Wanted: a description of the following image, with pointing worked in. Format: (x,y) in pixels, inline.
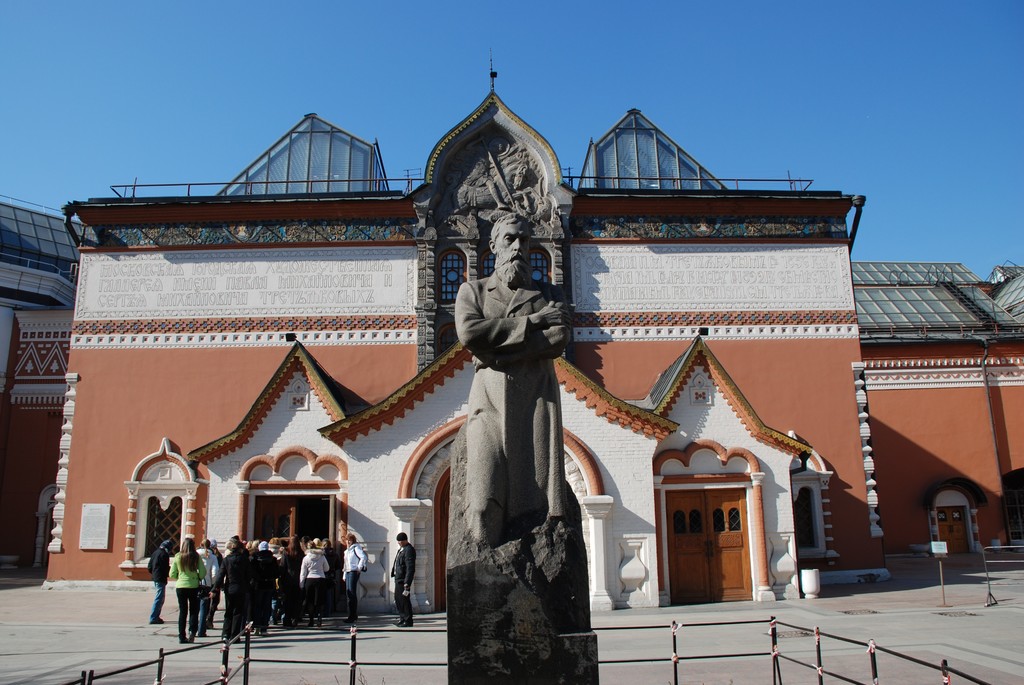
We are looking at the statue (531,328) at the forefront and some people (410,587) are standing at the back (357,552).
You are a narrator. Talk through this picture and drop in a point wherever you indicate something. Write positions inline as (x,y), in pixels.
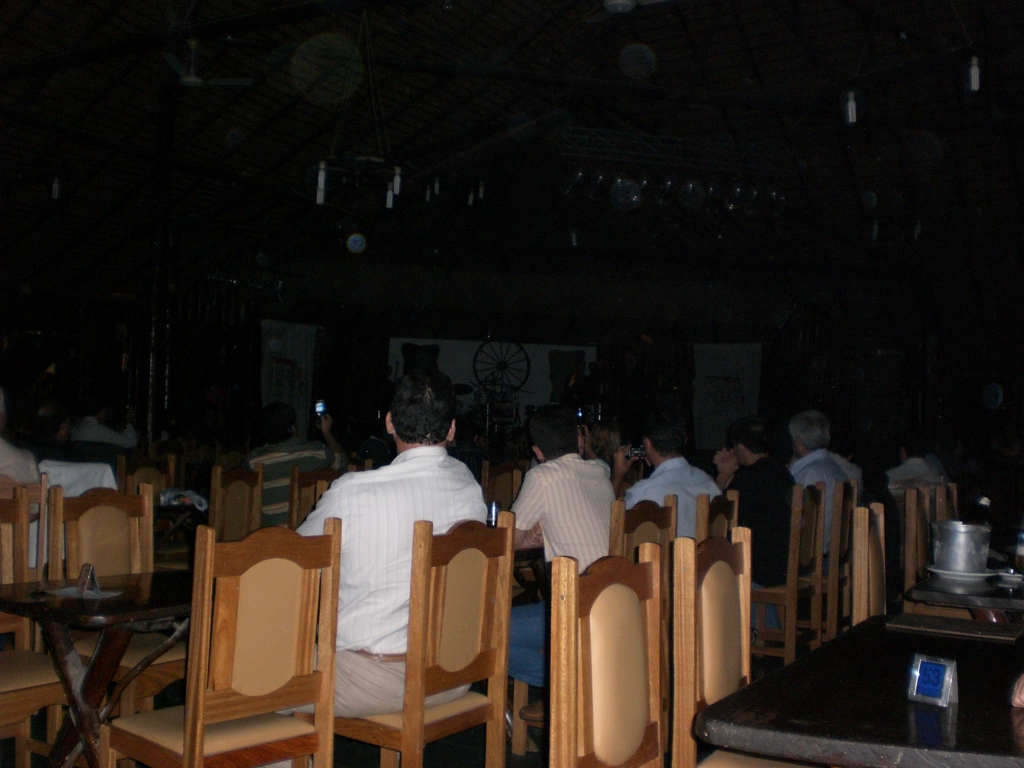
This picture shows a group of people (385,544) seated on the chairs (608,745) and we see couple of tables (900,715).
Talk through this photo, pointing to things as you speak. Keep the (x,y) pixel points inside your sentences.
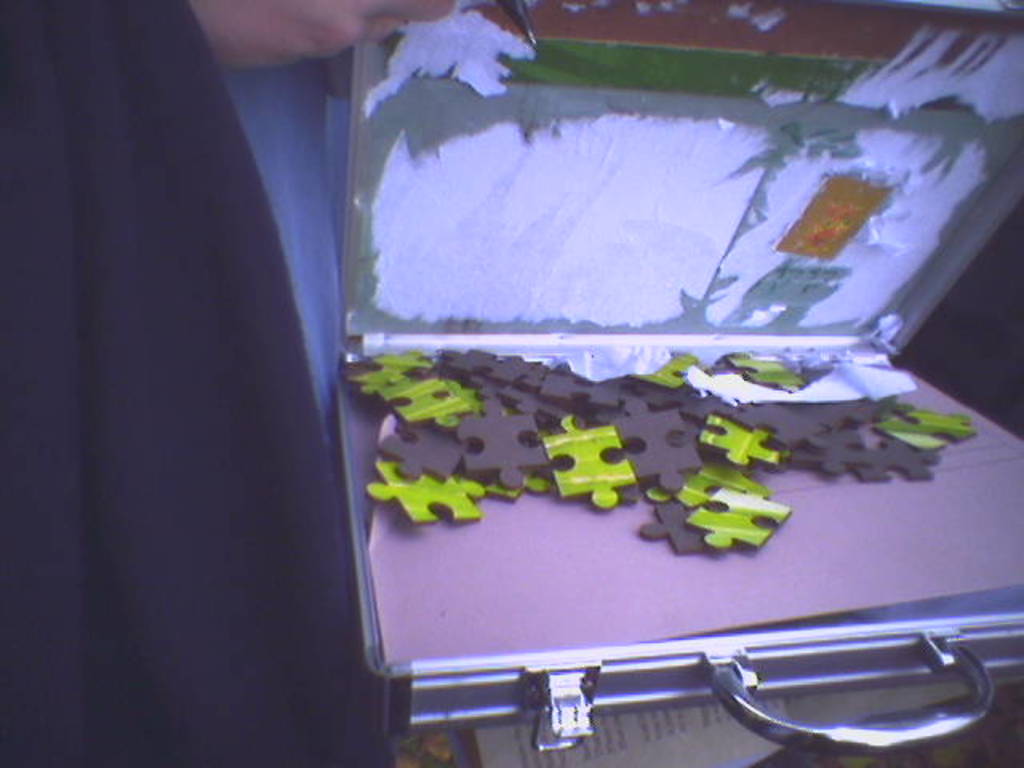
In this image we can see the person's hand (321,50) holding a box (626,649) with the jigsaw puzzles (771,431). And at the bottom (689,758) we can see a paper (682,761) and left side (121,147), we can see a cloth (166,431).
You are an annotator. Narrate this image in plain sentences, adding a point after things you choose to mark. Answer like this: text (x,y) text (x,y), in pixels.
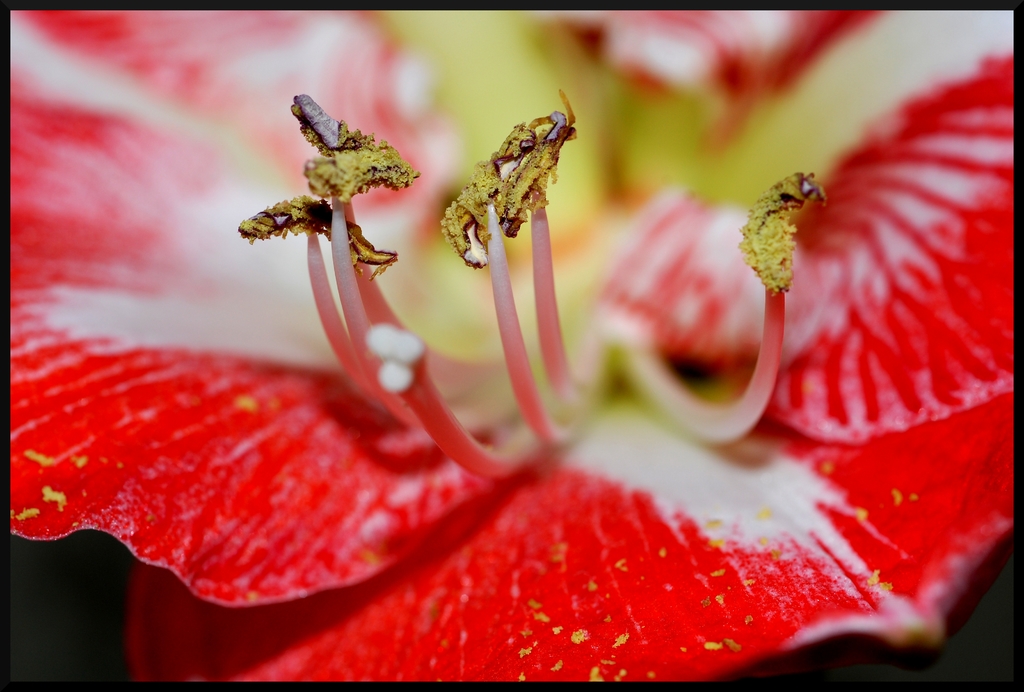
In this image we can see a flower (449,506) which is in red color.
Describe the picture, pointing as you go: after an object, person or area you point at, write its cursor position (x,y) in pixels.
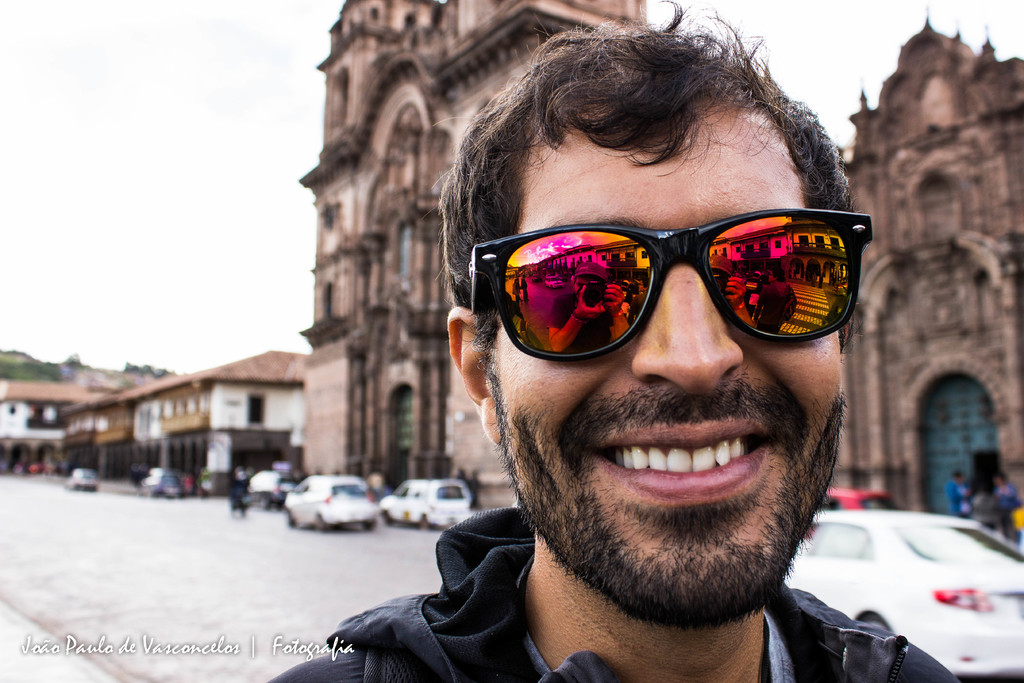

* * *

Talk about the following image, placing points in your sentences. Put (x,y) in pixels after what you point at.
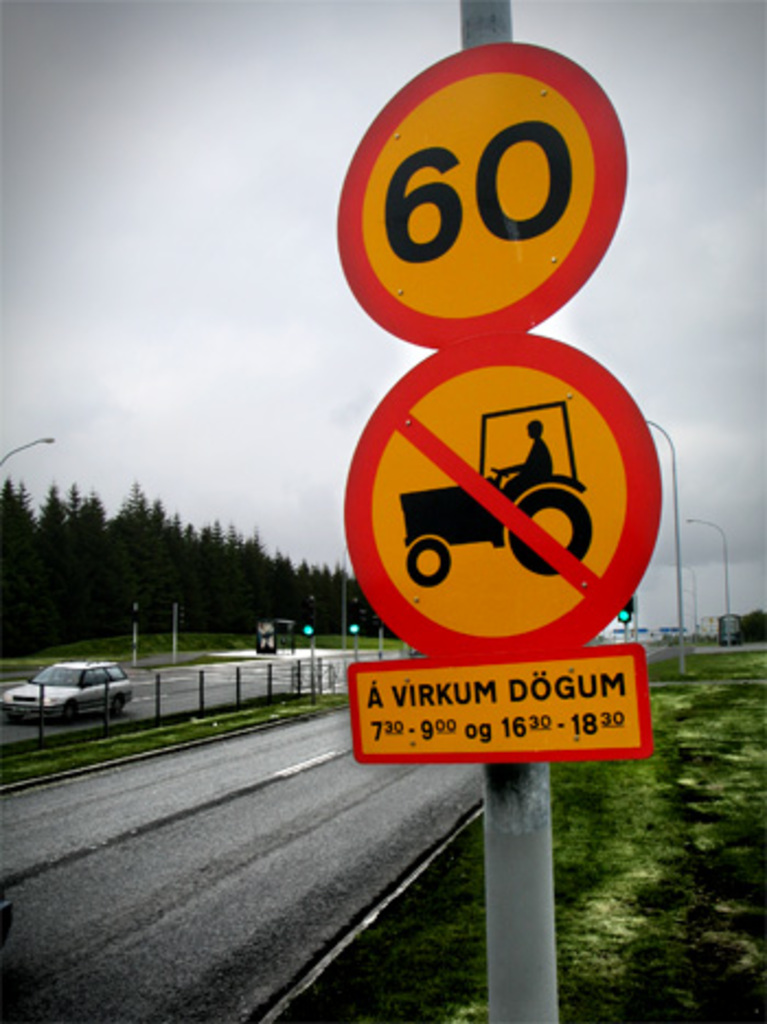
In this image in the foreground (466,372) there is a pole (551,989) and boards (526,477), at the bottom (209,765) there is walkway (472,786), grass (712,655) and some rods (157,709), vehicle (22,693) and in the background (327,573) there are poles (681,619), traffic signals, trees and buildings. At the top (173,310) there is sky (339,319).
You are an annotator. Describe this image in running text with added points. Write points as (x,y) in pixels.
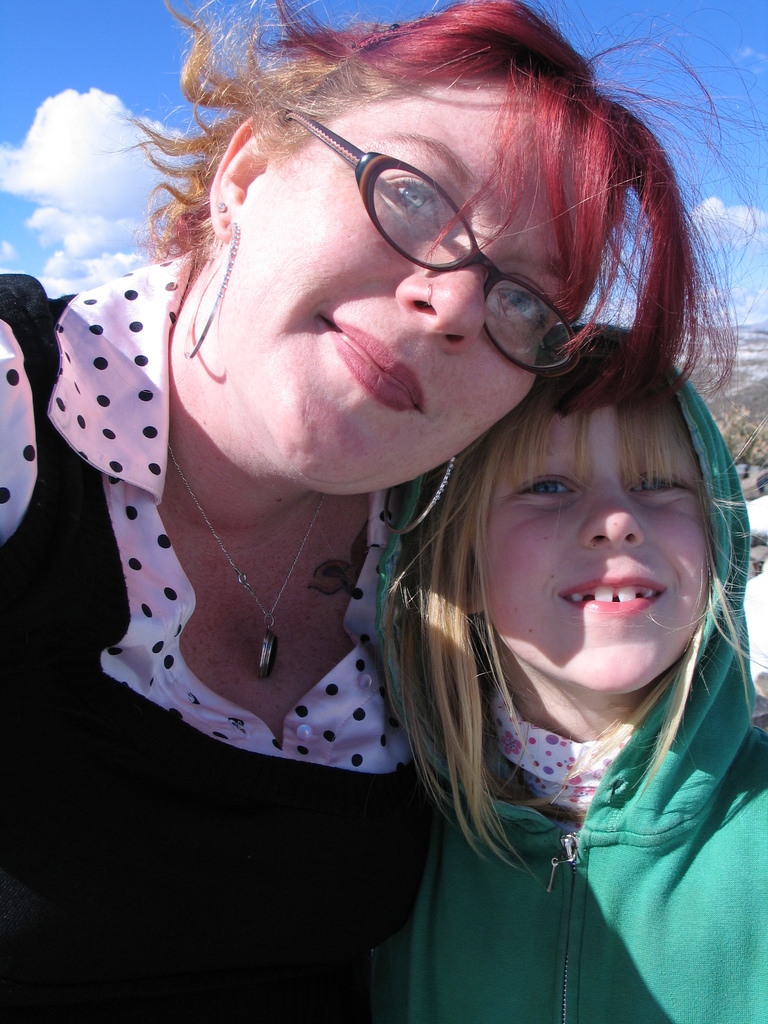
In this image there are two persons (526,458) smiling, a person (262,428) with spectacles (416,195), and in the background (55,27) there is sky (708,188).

Required action: Return exactly the stretch above whose first line contains "You are a narrator." and whose last line contains "Describe the picture, pointing", and nothing outside it. The pictures should not appear.

Answer to the exercise:
You are a narrator. Talk through this picture and drop in a point wherever you indicate something. Write positions inline as (x,y), in pixels.
This picture shows a group of people (385,544) seated on the chairs (608,745) and we see couple of tables (900,715).
Talk through this photo, pointing to things as you speak. Keep the (x,y) pixel points inside your sentences.
In this image we can see the person's hand (321,50) holding a box (626,649) with the jigsaw puzzles (771,431). And at the bottom (689,758) we can see a paper (682,761) and left side (121,147), we can see a cloth (166,431).
You are an annotator. Narrate this image in plain sentences, adding a point after things you choose to mark. Answer like this: text (x,y) text (x,y), in pixels.
In this image we can see a flower (449,506) which is in red color.
Describe the picture, pointing as you go: after an object, person or area you point at, write its cursor position (x,y) in pixels.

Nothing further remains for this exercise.